Extracted records
--------------------
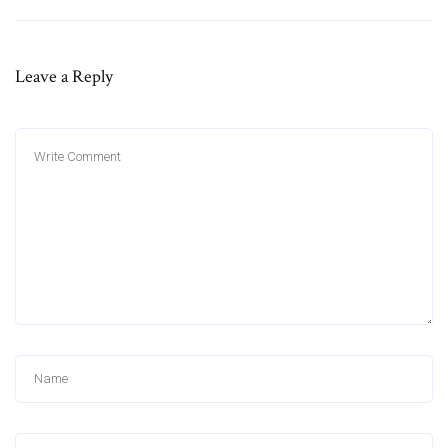
Leave a Reply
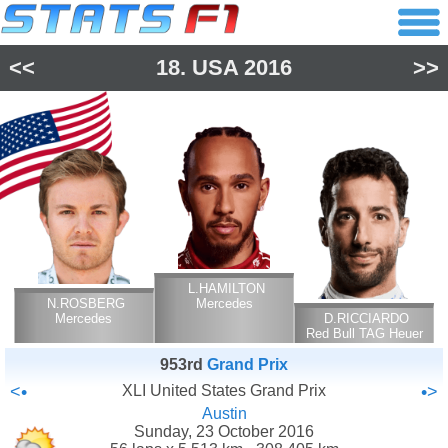
<<
18.
USA
2016
>>
L.HAMILTON
N.ROSBERG
Mercedes
Mercedes
D.RICCIARDO
Red Bull TAG Heuer
953rd
Grand Prix
<•
XLI United States Grand Prix
•>
Austin
Sunday, 23 October 2016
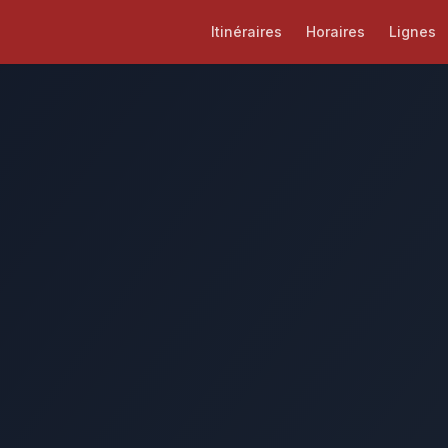
Itinéraires
Horaires
Lignes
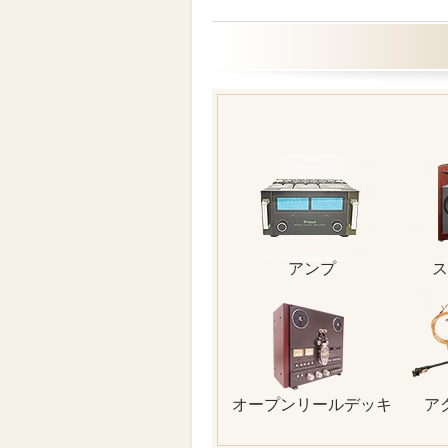
アンプ
ス
オープンリールデッキ
ア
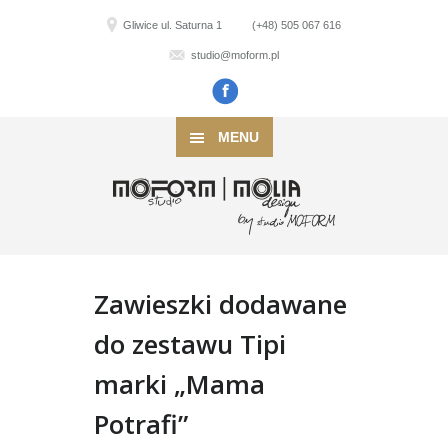
Gliwice ul. Saturna 1
(+48) 505 067 616
studio@moform.pl
MENU
Zawieszki dodawane
do zestawu Tipi
marki „Mama
Potrafi”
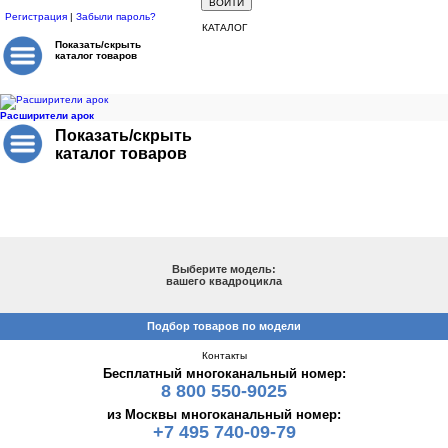
Регистрация
|
Забыли пароль?
КАТАЛОГ
Показать/скрыть
каталог товаров
Расширители арок
Показать/скрыть
каталог товаров
ПОДБОР ПО МОДЕЛИ
Выберите модель:
вашего квадроцикла
Подбор товаров по модели
Контакты
Бесплатный многоканальный номер:
8 800 550-9025
из Москвы многоканальный номер:
+7 495 740-09-79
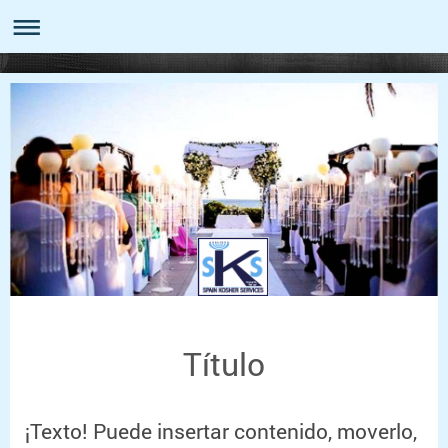
Título
¡Texto! Puede insertar contenido, moverlo,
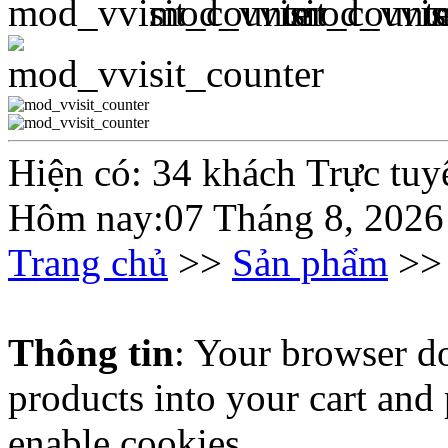
Hiện có: 34 khách Trực tuy
Hôm nay:07 Tháng 8, 2026
Trang chủ
>>
Sản phẩm
>
Thông tin
: Your browser do
products into your cart and
enable cookies.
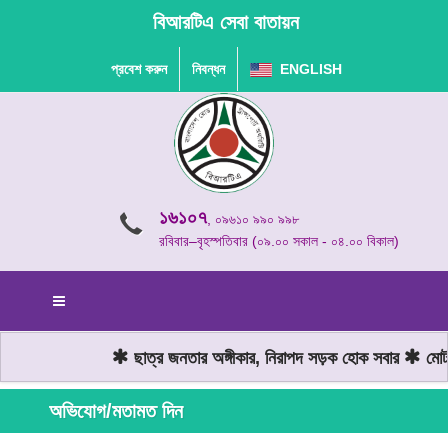
বিআরটিএ সেবা বাতায়ন
প্রবেশ করুন
নিবন্ধন
ENGLISH
১৬১০৭
, ০৯৬১০ ৯৯০ ৯৯৮
রবিবার–বৃহস্পতিবার (০৯.০০ সকাল - ০৪.০০ বিকাল)
ছাত্র জনতার অঙ্গীকার, নিরাপদ সড়ক হোক সবার
মোটরয
অভিযোগ/মতামত দিন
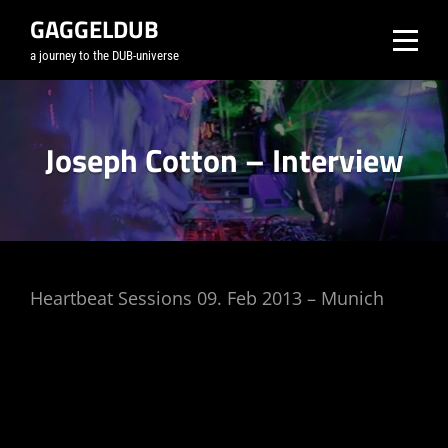
Skip
GAGGELDUB
to
a journey to the DUB-universe
content
Joseph Cotton – Interview
Beitragsnavigation
Heartbeat Sessions 09. Feb 2013 – Munich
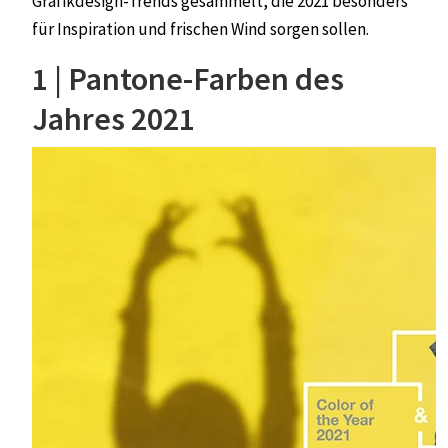
Grafikdesign-Trends gesammelt, die 2021 besonders
für Inspiration und frischen Wind sorgen sollen.
1 | Pantone-Farben des
Jahres 2021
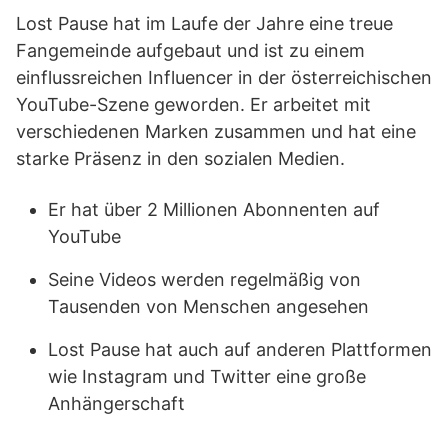
Lost Pause hat im Laufe der Jahre eine treue
Fangemeinde aufgebaut und ist zu einem
einflussreichen Influencer in der österreichischen
YouTube-Szene geworden. Er arbeitet mit
verschiedenen Marken zusammen und hat eine
starke Präsenz in den sozialen Medien.
Er hat über 2 Millionen Abonnenten auf
YouTube
Seine Videos werden regelmäßig von
Tausenden von Menschen angesehen
Lost Pause hat auch auf anderen Plattformen
wie Instagram und Twitter eine große
Anhängerschaft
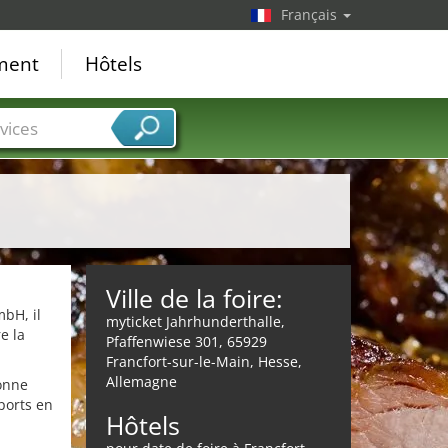
Français
ement
Hôtels
vices
Ville de la foire:
mbH, il
myticket Jahrhunderthalle,
e la
Pfaffenwiese 301, 65929
Francfort-sur-le-Main, Hesse,
Allemagne
ionne
ports en
Hôtels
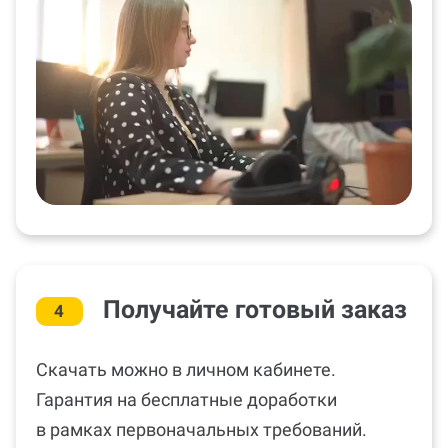
Получайте готовый заказ
4
Скачать можно в личном кабинете.
Гарантия на бесплатные доработки
в рамках первоначальных требований.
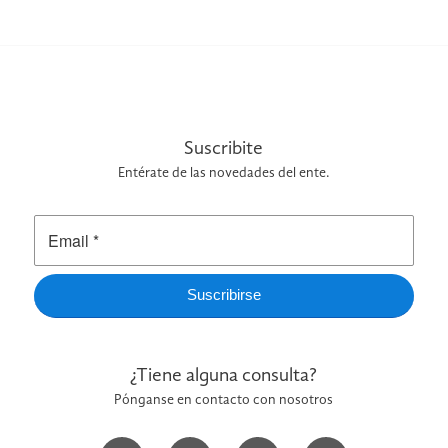
Suscribite
Entérate de las novedades del ente.
¿Tiene alguna consulta?
Pónganse en contacto con nosotros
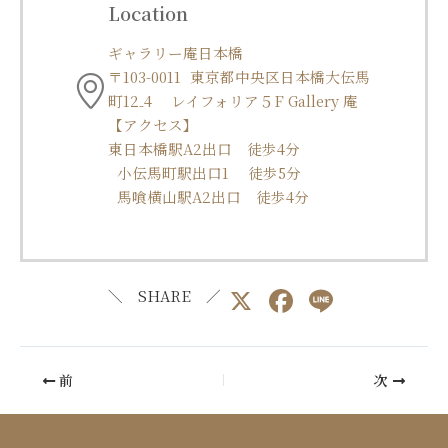
Location
ギャラリー庵日本橋
〒103-0011 東京都中央区日本橋大伝馬
町12₋4 レイフォリア５F Gallery 庵
【アクセス】
東日本橋駅A2出口 徒歩4分
小伝馬町駅出口1 徒歩5分
馬喰横山駅A2出口 徒歩4分
X
F
Li
＼ SHARE ／
a
n
c
e
前
次
e
b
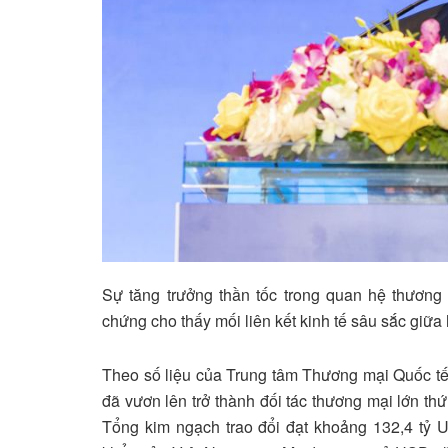
Sự tăng trưởng thần tốc trong quan hệ thươn
chứng cho thấy mối liên kết kinh tế sâu sắc giữa 
Theo số liệu của Trung tâm Thương mại Quốc tế
đã vươn lên trở thành đối tác thương mại lớn th
Tổng kim ngạch trao đổi đạt khoảng 132,4 tỷ 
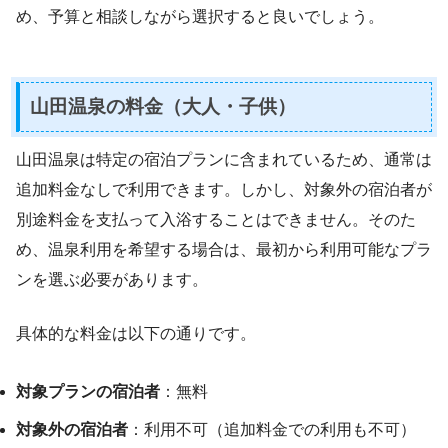
め、予算と相談しながら選択すると良いでしょう。
山田温泉の料金（大人・子供）
山田温泉は特定の宿泊プランに含まれているため、通常は
追加料金なしで利用できます。しかし、対象外の宿泊者が
別途料金を支払って入浴することはできません。そのた
め、温泉利用を希望する場合は、最初から利用可能なプラ
ンを選ぶ必要があります。
具体的な料金は以下の通りです。
対象プランの宿泊者
：無料
対象外の宿泊者
：利用不可（追加料金での利用も不可）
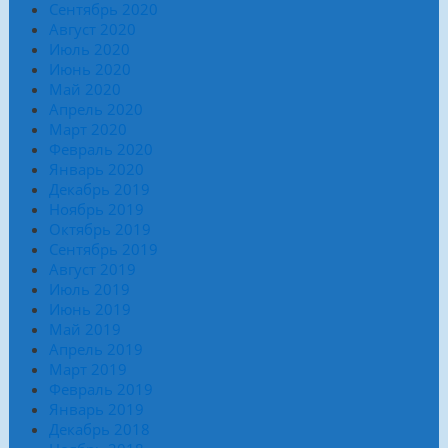
Сентябрь 2020
Август 2020
Июль 2020
Июнь 2020
Май 2020
Апрель 2020
Март 2020
Февраль 2020
Январь 2020
Декабрь 2019
Ноябрь 2019
Октябрь 2019
Сентябрь 2019
Август 2019
Июль 2019
Июнь 2019
Май 2019
Апрель 2019
Март 2019
Февраль 2019
Январь 2019
Декабрь 2018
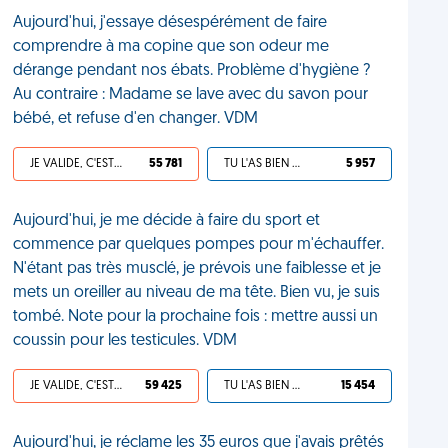
Aujourd'hui, j'essaye désespérément de faire
comprendre à ma copine que son odeur me
dérange pendant nos ébats. Problème d'hygiène ?
Au contraire : Madame se lave avec du savon pour
bébé, et refuse d'en changer. VDM
JE VALIDE, C'EST UNE VDM
55 781
TU L'AS BIEN MÉRITÉ
5 957
Aujourd'hui, je me décide à faire du sport et
commence par quelques pompes pour m'échauffer.
N'étant pas très musclé, je prévois une faiblesse et je
mets un oreiller au niveau de ma tête. Bien vu, je suis
tombé. Note pour la prochaine fois : mettre aussi un
coussin pour les testicules. VDM
JE VALIDE, C'EST UNE VDM
59 425
TU L'AS BIEN MÉRITÉ
15 454
Aujourd'hui, je réclame les 35 euros que j'avais prêtés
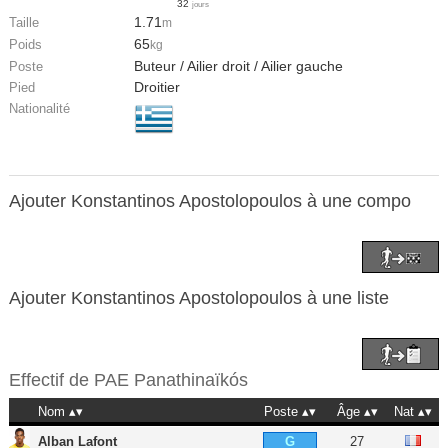
32
jours
1.71
Taille
m
65
Poids
kg
Buteur / Ailier droit / Ailier gauche
Poste
Droitier
Pied
Nationalité
Ajouter Konstantinos Apostolopoulos à une compo
Ajouter Konstantinos Apostolopoulos à une liste
Effectif de
PAE Panathinaïkós
Nom
Poste
Âge
Nat
Alban Lafont
27
G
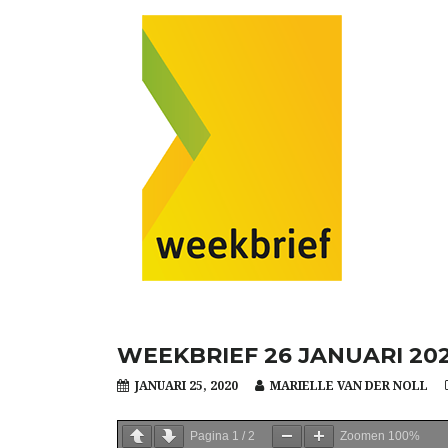
WEEKBRIEF 26 JANUARI 20
JANUARI 25, 2020
MARIELLE VAN DER NOLL
Pagina
1
/
2
Zoomen
100%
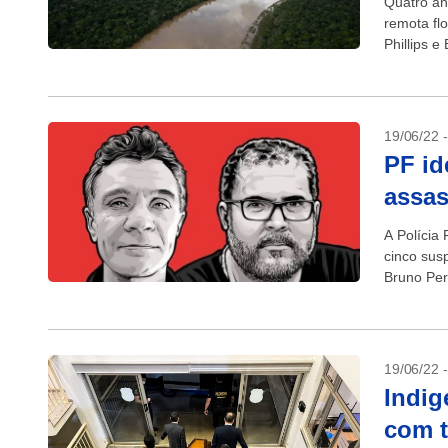
Quatro an
remota fl
Phillips 
em um gra
19/06/22 
PF id
assas
A Polícia
cinco susp
Bruno Pere
Javari,...
19/06/22 
Indig
com t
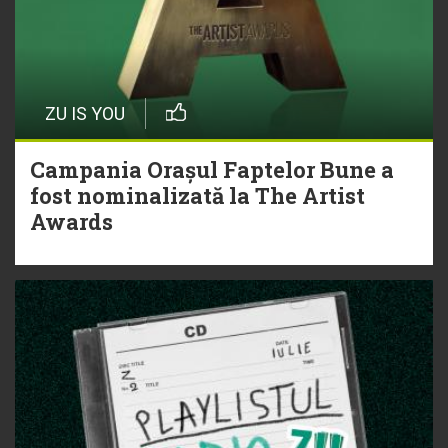
ZU IS YOU
Campania Orașul Faptelor Bune a
fost nominalizată la The Artist
Awards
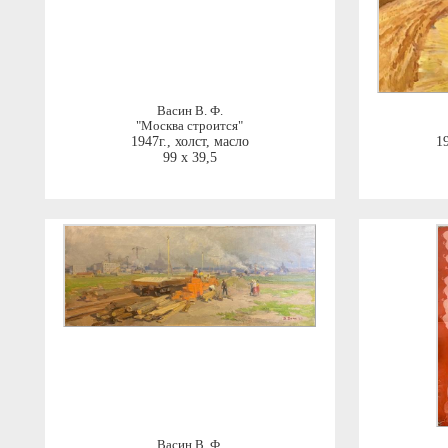
Васин В. Ф.
"Москва строится"
1947г.
,
холст, масло
19
99 x 39,5
Васин В. Ф.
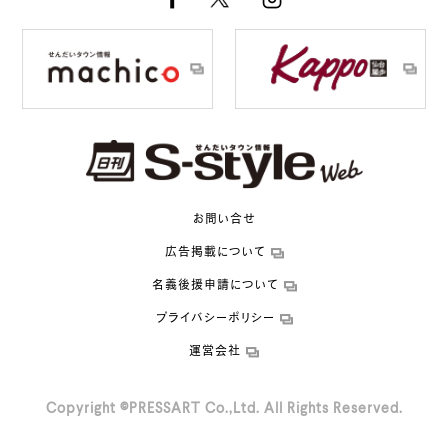
お問い合せ
広告掲載について
名義後援申請について
プライバシーポリシー
運営会社
Copyright ©PRESSART Co.,Ltd. All Rights Reserved.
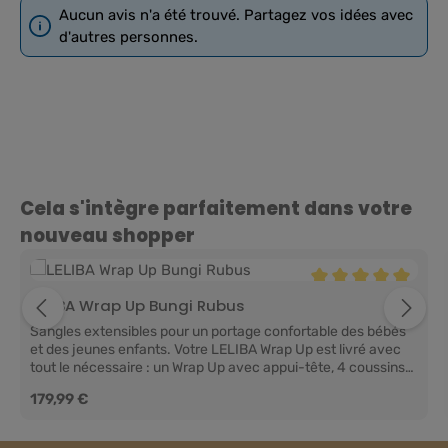
Aucun avis n'a été trouvé. Partagez vos idées avec
d'autres personnes.
Ignorer la galerie de produits
Cela s'intègre parfaitement dans votre
nouveau shopper
Note moyenne de 5 
LELIBA Wrap Up Bungi Rubus
Sangles extensibles pour un portage confortable des bébés
et des jeunes enfants. Votre LELIBA Wrap Up est livré avec
tout le nécessaire : un Wrap Up avec appui-tête, 4 coussins
amovibles, des instructions faciles à suivre pour vous aider à
Prix régulier :
179,99 €
démarrer, beaucoup d'amour et, bien sûr, notre assistance
est toujours disponible.Notre LELIBA Wrap Up vous offre les
avantages suivants :Ceinture réglable individuellement :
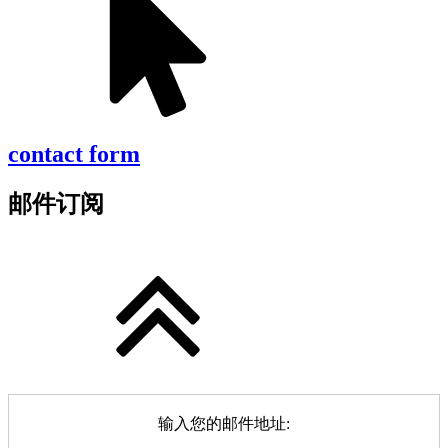
contact form
邮件订阅
输入您的邮件地址:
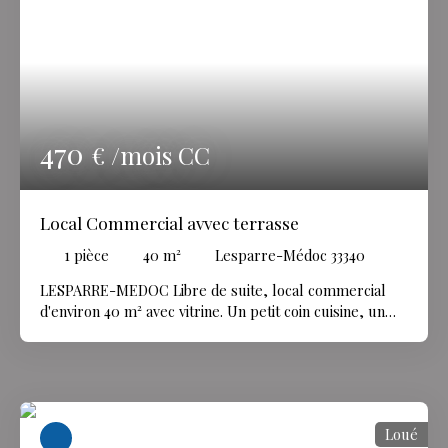
470
€ /mois CC
Local Commercial avvec terrasse
1
pièce
40
m²
Lesparre-Médoc 33340
LESPARRE-MEDOC Libre de suite, local commercial
d'environ 40 m² avec vitrine. Un petit coin cuisine, un
WC et une petite terrasse a l'arrière. Non soumis au
DPE Loyer: 470 € CC
Loué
--------------------
Problem requirements
Copy the rows above verbatim, from the first row through the line containing "Jahres 2021", inclusive, and omit the pictures.

Task solution
Leave a Reply
<<
18.
USA
2016
>>
L.HAMILTON
N.ROSBERG
Mercedes
Mercedes
D.RICCIARDO
Red Bull TAG Heuer
953rd
Grand Prix
<•
XLI United States Grand Prix
•>
Austin
Sunday, 23 October 2016
Itinéraires
Horaires
Lignes
アンプ
ス
オープンリールデッキ
ア
Gliwice ul. Saturna 1
(+48) 505 067 616
studio@moform.pl
MENU
Zawieszki dodawane
do zestawu Tipi
marki „Mama
Potrafi”
Регистрация
|
Забыли пароль?
КАТАЛОГ
Показать/скрыть
каталог товаров
Расширители арок
Показать/скрыть
каталог товаров
ПОДБОР ПО МОДЕЛИ
Выберите модель:
вашего квадроцикла
Подбор товаров по модели
Контакты
Бесплатный многоканальный номер:
8 800 550-9025
из Москвы многоканальный номер:
+7 495 740-09-79
Título
¡Texto! Puede insertar contenido, moverlo,
Hiện có: 34 khách Trực tuy
Hôm nay:07 Tháng 8, 2026
Trang chủ
>>
Sản phẩm
>
Thông tin
: Your browser do
products into your cart and
enable cookies.
বিআরটিএ সেবা বাতায়ন
প্রবেশ করুন
নিবন্ধন
ENGLISH
১৬১০৭
, ০৯৬১০ ৯৯০ ৯৯৮
রবিবার–বৃহস্পতিবার (০৯.০০ সকাল - ০৪.০০ বিকাল)
ছাত্র জনতার অঙ্গীকার, নিরাপদ সড়ক হোক সবার
মোটরয
অভিযোগ/মতামত দিন
Skip
GAGGELDUB
to
a journey to the DUB-universe
content
Joseph Cotton – Interview
Beitragsnavigation
Heartbeat Sessions 09. Feb 2013 – Munich
Grafikdesign-Trends gesammelt, die 2021 besonders
für Inspiration und frischen Wind sorgen sollen.
1 | Pantone-Farben des
Jahres 2021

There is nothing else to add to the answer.